### Task details
Every entry must be transcribed exactly. Pictures are not part of the copy.

Document understanding data:
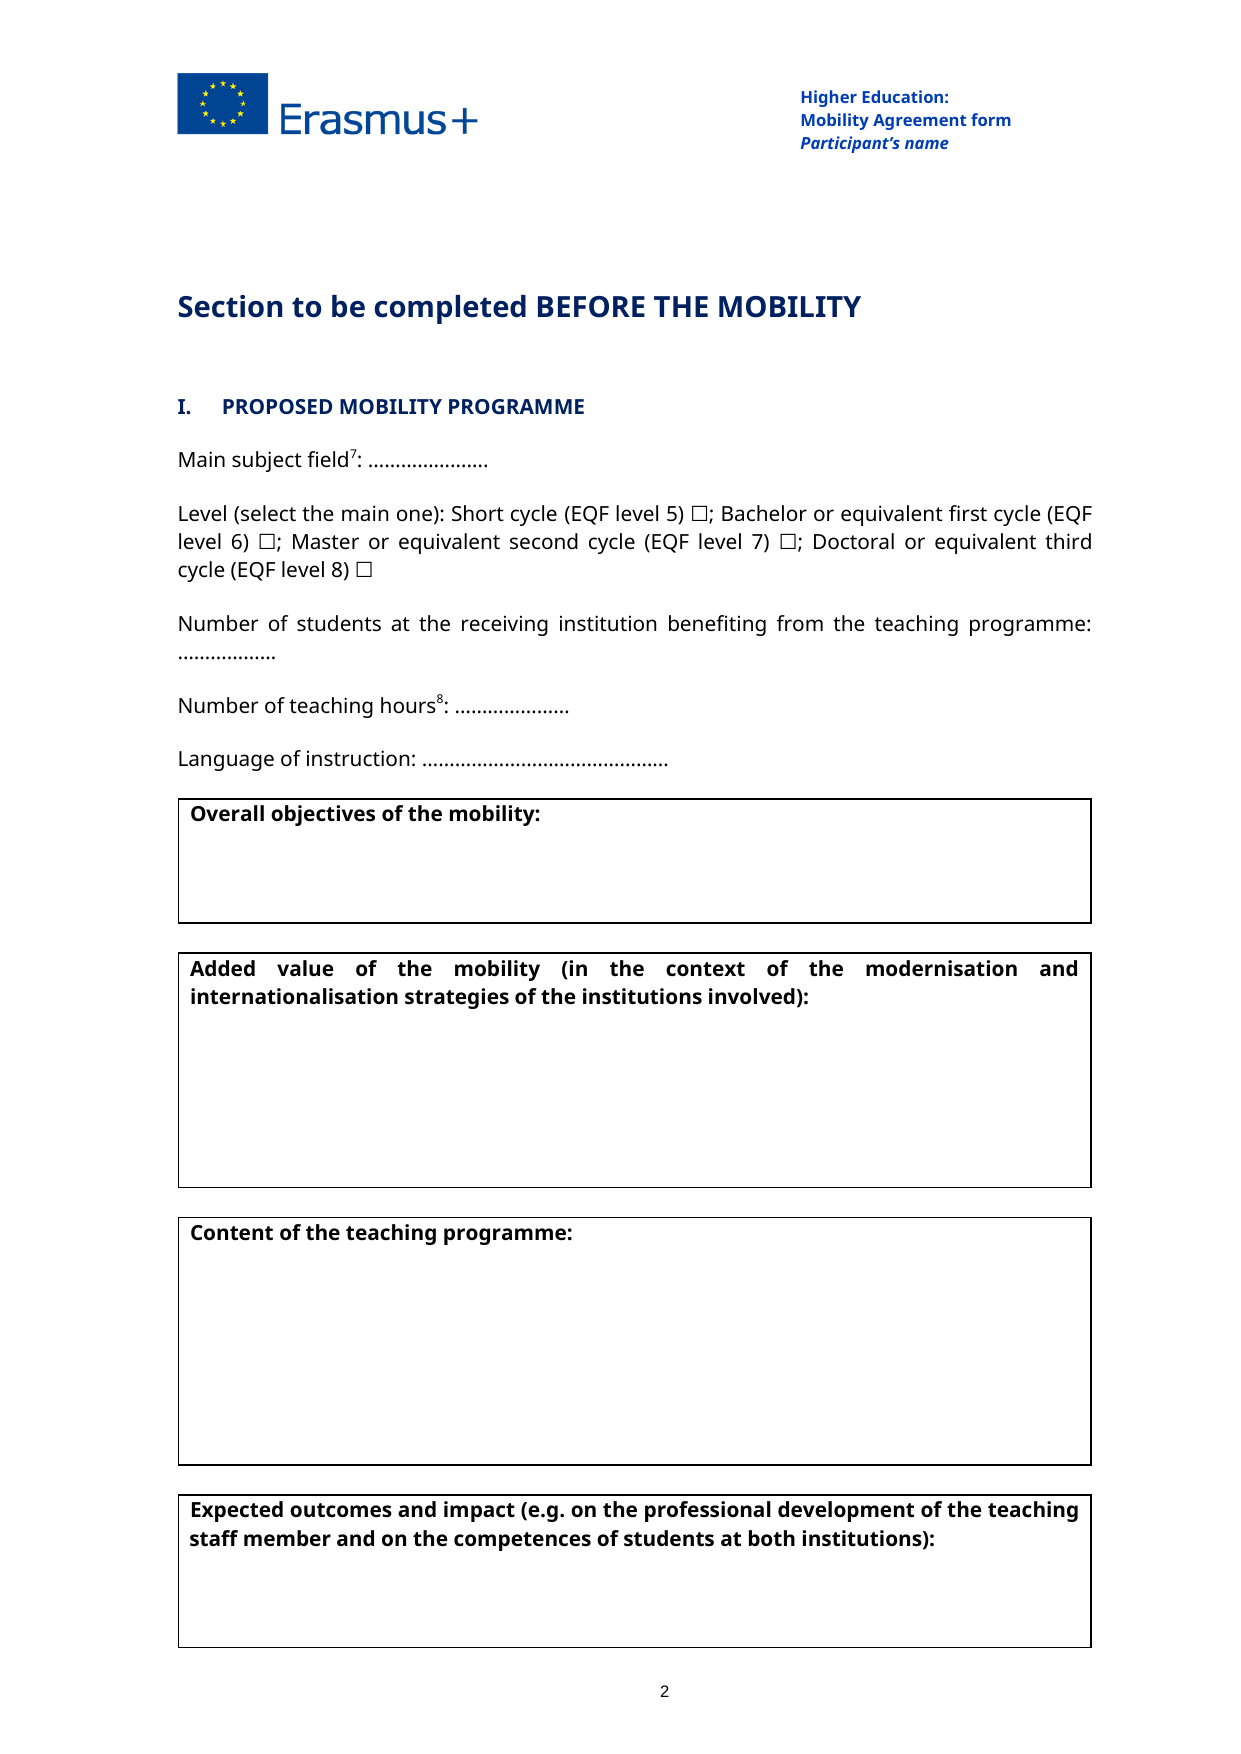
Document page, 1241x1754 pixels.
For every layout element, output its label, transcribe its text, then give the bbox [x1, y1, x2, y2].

subtitle Section to be completed BEFORE THE MOBILITY [177, 286, 1092, 326]
text Language of instruction: ……………………………………… [177, 744, 1092, 773]
text Number of students at the receiving institution benefiting from the teaching programme: ……………… [177, 609, 1092, 666]
table_header Overall objectives of the mobility: [179, 800, 1090, 922]
table_header Content of the teaching programme: [179, 1218, 1090, 1464]
picture [177, 73, 478, 135]
text Main subject field: …………………. [177, 445, 1092, 474]
text Number of teaching hours: ………………… [177, 691, 1092, 719]
subtitle I. PROPOSED MOBILITY PROGRAMME [177, 392, 1092, 420]
text Level (select the main one): Short cycle (EQF level 5) ; Bachelor or equivalent first cycle (EQF level 6) ; Master or equivalent second cycle (EQF level 7) ; Doctoral or equivalent third cycle (EQF level 8) [177, 499, 1092, 584]
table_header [179, 1496, 1090, 1647]
table_header Added value of the mobility (in the context of the modernisation and internationalisation strategies of the institutions involved): [179, 954, 1090, 1187]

### Exercise answer
Document page, 1241x1754 pixels.
For every layout element, output its label, transcribe its text, then give the bbox [x1, y1, x2, y2].

subtitle Section to be completed BEFORE THE MOBILITY [177, 286, 1092, 326]
text Language of instruction: ……………………………………… [177, 744, 1092, 773]
text Number of students at the receiving institution benefiting from the teaching programme: ……………… [177, 609, 1092, 666]
table_header Overall objectives of the mobility: [179, 800, 1090, 922]
table_header Content of the teaching programme: [179, 1218, 1090, 1464]
picture [177, 73, 478, 135]
text Main subject field: …………………. [177, 445, 1092, 474]
text Number of teaching hours: ………………… [177, 691, 1092, 719]
subtitle I. PROPOSED MOBILITY PROGRAMME [177, 392, 1092, 420]
text Level (select the main one): Short cycle (EQF level 5) ; Bachelor or equivalent first cycle (EQF level 6) ; Master or equivalent second cycle (EQF level 7) ; Doctoral or equivalent third cycle (EQF level 8) [177, 499, 1092, 584]
table_header [179, 1496, 1090, 1647]
table_header Added value of the mobility (in the context of the modernisation and internationalisation strategies of the institutions involved): [179, 954, 1090, 1187]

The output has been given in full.